2023 - A Coruña - Spain

PAGE 2023: Software Demonstration
Rikard Nordgren

Open source software from the Uppsala University Pharmacometrics group

Rikard Nordgren (1), Andrew C. Hooker (1), Stella Belin (1), Johan Borg (1), Zhe Huang (1) and Mats O. Karlsson (1)

(1) Department of Pharmacy, Uppsala University, Sweden

The Uppsala University pharmacometrics group develops and maintains several different open-
source software packages.
assemblerr – Construction of pharmacometric models by combining pre-defined model
components.
ncappc – Can perform traditional non-compartmental analysis and simulation based posterior
predictive checks for PK and PKPD models [1].
Pharmpy – A library for pharmacometric modelling. Has functionality for reading, parsing and
transforming models and datasets as well as for estimating models and collecting results. Scope of
funcionality ranges from single models to full tools which creates and runs models. NONMEM and
nlmixr are supported.
pharmr – R interface to Pharmpy.
piraid – An aid for development and diagnostics of pharmacometric IRT and composite score
models.
PopED – Computes optimal experimental designs for population or individual studies based on
nonlinear mixed-effects models. [2][3]
xpose4/xpose – Model building aids for nonlinear mixed-effects model analysis using NONMEM,
facilitating data set checkout, exploration and visualization, model diagnostics, candidate covariate
identification and model comparison [4].
bemod – Model based bioequivalence analysis.
PsN – Open-source toolbox for population PK/PD model building using NONMEM. It has broad
functionality ranging from results extraction to advanced computer-intensive statistical methods.
PsN simplifies the organization of NONMEM output files, helps with starting jobs on different
types of clusters (i.e. slurm, torque, sge and lsf) and can perform a cornucopia of different
statistical, computational and other methods, including: benchmark – combinatoric benchmarking
of different NONMEM control stream settings, bootstrap – assessing uncertainty of parameter
estimates, cdd – case deletion diagnostic to look for influential individuals, crossval – model cross
validation, frem – full random effects modelling, linearize – generation of model approximation
using linarization and second order approximation for likelihood models, llp – log likelihood
profiling, mcmp - monte carlo mappend power for power compuations, nmoutput2so – converting
NONMEM results into the standard output file format, parallel_retries – estimate the same model
multiple times with different initial parameter estimates, qa – fast and automatic assumption
assessment and quality assurance of models, resmod – residual modelling for quickly assessing
appropriateness of structural and residual error models, scm – stepwise covariate model, simeval –
simulation evaluation diagnostics of outliers, sir – sampling importance resampling for parameter
uncertainty assessment, sse – stochastic simulation and estimation, transform – do changes to a
model programmatically and vpc – visual predictive check. [5][6][7][8]

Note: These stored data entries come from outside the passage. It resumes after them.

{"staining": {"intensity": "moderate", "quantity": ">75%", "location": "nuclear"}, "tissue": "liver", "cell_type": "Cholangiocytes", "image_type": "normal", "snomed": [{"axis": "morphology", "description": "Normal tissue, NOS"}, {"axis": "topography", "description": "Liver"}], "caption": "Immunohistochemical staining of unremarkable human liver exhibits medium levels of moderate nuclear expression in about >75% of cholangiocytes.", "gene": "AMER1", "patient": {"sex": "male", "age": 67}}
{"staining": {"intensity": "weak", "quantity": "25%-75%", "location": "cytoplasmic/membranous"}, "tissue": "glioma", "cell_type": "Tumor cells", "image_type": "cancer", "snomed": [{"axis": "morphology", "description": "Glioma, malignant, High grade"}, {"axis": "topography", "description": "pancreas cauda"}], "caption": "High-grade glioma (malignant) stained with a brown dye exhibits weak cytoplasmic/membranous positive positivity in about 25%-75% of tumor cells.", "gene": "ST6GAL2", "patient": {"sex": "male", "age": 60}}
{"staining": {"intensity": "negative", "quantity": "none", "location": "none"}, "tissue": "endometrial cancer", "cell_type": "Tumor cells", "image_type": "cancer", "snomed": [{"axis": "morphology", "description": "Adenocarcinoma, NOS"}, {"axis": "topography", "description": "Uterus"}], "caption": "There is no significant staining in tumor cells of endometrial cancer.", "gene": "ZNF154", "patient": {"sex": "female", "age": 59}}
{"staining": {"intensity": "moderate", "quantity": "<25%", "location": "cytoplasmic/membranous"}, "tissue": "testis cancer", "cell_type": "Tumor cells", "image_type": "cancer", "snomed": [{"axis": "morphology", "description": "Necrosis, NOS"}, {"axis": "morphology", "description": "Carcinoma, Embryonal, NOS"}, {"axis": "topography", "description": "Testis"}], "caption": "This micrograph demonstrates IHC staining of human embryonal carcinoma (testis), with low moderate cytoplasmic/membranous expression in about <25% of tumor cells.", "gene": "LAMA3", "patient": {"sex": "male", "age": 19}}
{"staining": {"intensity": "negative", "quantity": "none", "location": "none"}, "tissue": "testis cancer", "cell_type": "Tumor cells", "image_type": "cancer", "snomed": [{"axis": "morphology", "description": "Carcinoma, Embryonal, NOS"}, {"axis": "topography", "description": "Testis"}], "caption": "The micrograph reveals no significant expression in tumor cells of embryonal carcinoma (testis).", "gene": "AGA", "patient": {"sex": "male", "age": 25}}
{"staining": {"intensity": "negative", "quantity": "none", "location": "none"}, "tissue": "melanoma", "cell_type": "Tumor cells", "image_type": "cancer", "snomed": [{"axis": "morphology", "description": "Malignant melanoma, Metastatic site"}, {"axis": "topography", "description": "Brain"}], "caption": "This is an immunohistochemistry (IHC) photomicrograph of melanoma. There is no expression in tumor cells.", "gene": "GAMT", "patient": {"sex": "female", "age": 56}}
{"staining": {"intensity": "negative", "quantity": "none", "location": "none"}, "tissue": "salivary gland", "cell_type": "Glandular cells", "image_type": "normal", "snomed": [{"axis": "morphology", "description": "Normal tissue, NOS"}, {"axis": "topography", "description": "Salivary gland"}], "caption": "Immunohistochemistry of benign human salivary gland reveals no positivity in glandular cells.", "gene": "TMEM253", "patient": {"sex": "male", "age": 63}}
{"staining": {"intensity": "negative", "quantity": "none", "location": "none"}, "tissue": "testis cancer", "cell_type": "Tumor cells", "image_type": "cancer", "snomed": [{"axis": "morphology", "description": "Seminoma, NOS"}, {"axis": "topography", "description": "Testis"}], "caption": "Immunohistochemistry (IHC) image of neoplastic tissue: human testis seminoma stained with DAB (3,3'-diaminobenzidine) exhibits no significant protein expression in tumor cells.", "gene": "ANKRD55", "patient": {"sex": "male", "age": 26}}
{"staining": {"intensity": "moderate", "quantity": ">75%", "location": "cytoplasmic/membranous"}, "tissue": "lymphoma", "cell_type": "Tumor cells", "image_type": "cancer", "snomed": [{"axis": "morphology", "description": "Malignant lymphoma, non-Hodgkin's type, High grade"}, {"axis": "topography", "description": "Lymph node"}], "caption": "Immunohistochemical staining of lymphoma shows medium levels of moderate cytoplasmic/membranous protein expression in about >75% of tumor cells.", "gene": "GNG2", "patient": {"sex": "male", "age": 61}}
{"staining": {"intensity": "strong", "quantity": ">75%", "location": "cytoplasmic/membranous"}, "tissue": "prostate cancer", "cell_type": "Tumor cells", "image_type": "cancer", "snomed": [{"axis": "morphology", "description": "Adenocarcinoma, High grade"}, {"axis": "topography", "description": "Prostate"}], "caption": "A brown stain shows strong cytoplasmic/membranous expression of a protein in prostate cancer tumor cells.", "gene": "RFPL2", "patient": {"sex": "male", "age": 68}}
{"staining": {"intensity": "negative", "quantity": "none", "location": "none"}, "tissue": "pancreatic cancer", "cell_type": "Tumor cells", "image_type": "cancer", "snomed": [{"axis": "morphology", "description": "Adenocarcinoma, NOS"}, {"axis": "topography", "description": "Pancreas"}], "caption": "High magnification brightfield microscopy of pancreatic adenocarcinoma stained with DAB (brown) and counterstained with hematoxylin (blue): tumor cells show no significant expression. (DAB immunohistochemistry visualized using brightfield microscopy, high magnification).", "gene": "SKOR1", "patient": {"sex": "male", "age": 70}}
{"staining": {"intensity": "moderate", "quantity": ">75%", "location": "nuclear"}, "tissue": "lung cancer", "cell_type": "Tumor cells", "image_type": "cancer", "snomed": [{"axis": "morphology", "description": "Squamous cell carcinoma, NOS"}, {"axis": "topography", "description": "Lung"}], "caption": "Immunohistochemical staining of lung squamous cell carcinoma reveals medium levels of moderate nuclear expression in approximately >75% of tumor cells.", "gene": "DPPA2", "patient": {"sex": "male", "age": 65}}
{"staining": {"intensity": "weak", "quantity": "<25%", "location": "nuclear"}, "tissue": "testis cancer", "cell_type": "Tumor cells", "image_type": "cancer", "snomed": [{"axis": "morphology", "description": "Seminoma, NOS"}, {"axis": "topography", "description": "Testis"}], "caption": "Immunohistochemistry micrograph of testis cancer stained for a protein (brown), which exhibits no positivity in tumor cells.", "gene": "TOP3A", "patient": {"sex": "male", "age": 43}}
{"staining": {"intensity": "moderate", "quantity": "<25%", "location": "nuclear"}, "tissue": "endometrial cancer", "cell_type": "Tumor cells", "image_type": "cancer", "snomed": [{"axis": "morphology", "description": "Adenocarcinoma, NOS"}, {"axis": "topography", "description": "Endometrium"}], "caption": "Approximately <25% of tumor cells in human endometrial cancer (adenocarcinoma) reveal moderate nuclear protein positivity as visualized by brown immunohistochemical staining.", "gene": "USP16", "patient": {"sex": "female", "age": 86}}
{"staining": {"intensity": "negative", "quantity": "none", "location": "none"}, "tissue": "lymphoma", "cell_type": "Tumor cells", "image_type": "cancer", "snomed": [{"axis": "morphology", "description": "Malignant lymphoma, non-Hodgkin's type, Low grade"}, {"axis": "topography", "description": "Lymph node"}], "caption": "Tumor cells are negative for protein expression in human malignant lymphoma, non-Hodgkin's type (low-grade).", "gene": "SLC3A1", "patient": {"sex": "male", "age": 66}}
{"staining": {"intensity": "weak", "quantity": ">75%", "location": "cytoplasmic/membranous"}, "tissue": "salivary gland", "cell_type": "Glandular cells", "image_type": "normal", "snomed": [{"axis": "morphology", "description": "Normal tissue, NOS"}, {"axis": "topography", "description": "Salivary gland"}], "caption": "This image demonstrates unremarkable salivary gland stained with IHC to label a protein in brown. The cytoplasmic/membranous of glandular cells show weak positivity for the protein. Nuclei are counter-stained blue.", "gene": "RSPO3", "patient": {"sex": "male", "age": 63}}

PsN is freely available at https://uupharmacometrics.github.io/PsN, xpose4 at
https://uupharmacometrics.github.io/xpose4, xpose at https://uupharmacometrics.github.io/xpose4,
PopED at https://andrewhooker.github.io/PopED, ncappc at
https://github.com/UUPharmacometrics/ncappc, Pharmpy at https://pharmpy.github.io, assemblerr
at https://github.com/UUPharmacometrics/assemblerr and piraid at
https://github.com/UUPharmacometrics/piraid.



References:
[1] Chayan Acharya, Andrew C. Hooker, Gulbeyaz Y. Turkyilmaz, Siv Jonsson and Mats O.
Karlsson (2016), A diagnostic tool for population models using non-compartmental analysis: The
ncappc functionality for R, Computer Methods and Programs in Biomedicine, 127, 83-93.
[2] Nyberg J, Ueckert S, Stroemberg EA, Hennig S, Karlsson MO, Hooker AC (2012). “PopED: An
extended, parallelized, nonlinear mixed effects models optimal design tool.” Computer Methods
and Programs in Biomedicine, 108.
[3] Foracchia M, Hooker AC, Vicini P, Ruggeri A (2004). “POPED, a software for optimal
experiment design in population kinetics.” Computer Methods and Programs in Biomedicine, 74.
[4] Jonsson EN, Karlsson MO. Xpose--an S-PLUS based population
pharmacokinetic/pharmacodynamic model building aid for NONMEM. Computer Methods and
Programs in Biomedicine. 58(1):51-64.
[5] Karlsson MO, Nordgren R et al., PsN: An open source toolkit for non-linear mixed effects
modelling, 2004-, https://uupharmacometrics.github.io/PsN/ [Online; accessed 2023-03-17]
[6] Lindbom L, Ribbing J, Jonsson EN. Perl-speaks-NONMEM (PsN)--a Perl module for
NONMEM related programming. Comput Methods Programs Biomed. 75(2):85-94.
[7] Lindbom L, Pihlgren P, Jonsson EN. PsN-Toolkit--a collection of computer intensive statistical
methods for non-linear mixed effect modeling using NONMEM. Comput Methods Programs
Biomed. 79(3):241-57.
[8] Keizer RJ, Karlsson MO, Hooker A. Modeling and Simulation Workbench for NONMEM:
Tutorial on Pirana, PsN, and Xpose. CPT Pharmacometrics Syst Pharmacol. (2013) 2, e50.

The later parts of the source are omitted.